Die Forderungen der Studenten sind klar
Das Grundrecht auf Bildung muss für jeden gegeben sein, darf nicht vom Geldbeutel der Eltern abhängen. Verschulte Studiengänge mit überhöhtem Leistungsdruck müssen reformiert werden – aber richtig. Die frühe Selektion im Bildungssystem müsse abgeschafft werden. Vor allem aber wird für die Demokratisierung der Bildungsinstitutionen – für ECHTE Mit- und Selbstbestimmung der Studierenden gekämpft. Die Plena, die in den besetzten Hörsälen allabendlich abgehalten werden, sollen eine Plattform darstellen, diese Punkte zu diskutieren und einzufordern.
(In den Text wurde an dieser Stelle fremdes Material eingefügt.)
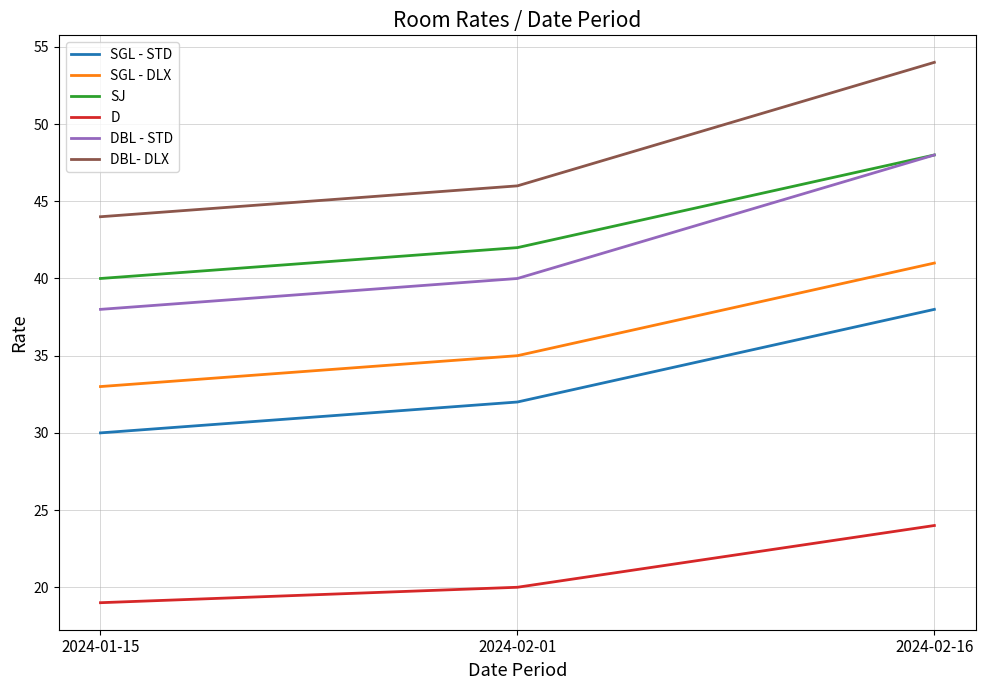

What position from the right is 2024-01-15?

3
Das Aufbegehren der Studierenden trägt Früchte
Nicht nur in Würzburg konnte bereits ein konstruktives Plenum mit dem Hochschulpräsidenten abgehalten werden, wobei Unterstützung zur Durchsetzung der studentischen Belange zugesagt wurde. Auch der bayrische Wissenschaftsminister Dr. Wolfgang Heubisch ist zu Diskussionen bereit und war selbst nicht überrascht über die Protestwilligkeit der Studenten. 38000 neue Studienplätze seien im Gespräch, Zielvereinbarungen mit Hochschulen in Bayern seien getroffen, sagte er. Momentan stattet er den brennenden Unis in Bayern Besuche ab.
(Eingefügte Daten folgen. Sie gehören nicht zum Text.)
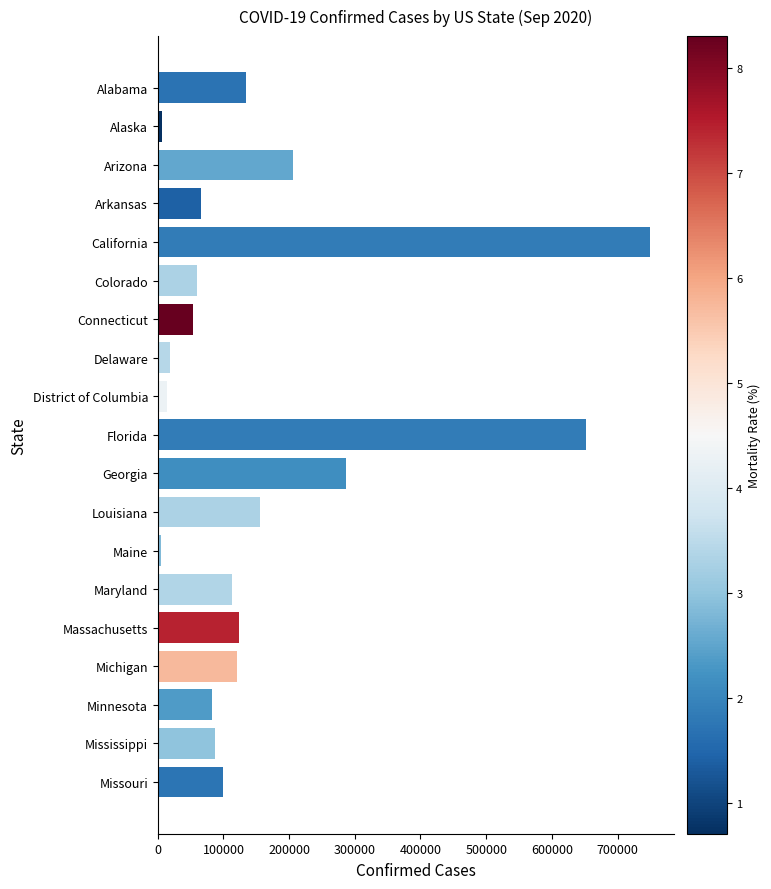

The value at Georgia is 77983. True or false?

False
Anfang Dezember ist allerdings bereits eine weitere bundesweite Bildungsstreikwoche geplant. Am 10. Dezember versammeln sich die Kultusminister zur zentralen Konferenz im Wissenschaftszentrum Bonn – die Streikenden planen für den Fall fehlender Kompromissbereitschaft bereits neue Protestaktionen wie eine Blockade der Konferenz mit dem Motto „Kultusminister/innen nachsitzen!“ Man darf also gespannt sein, was dieser heiße Herbst uns noch bringt und wann eine Abkühlung für den Wintereinbruch sorgt.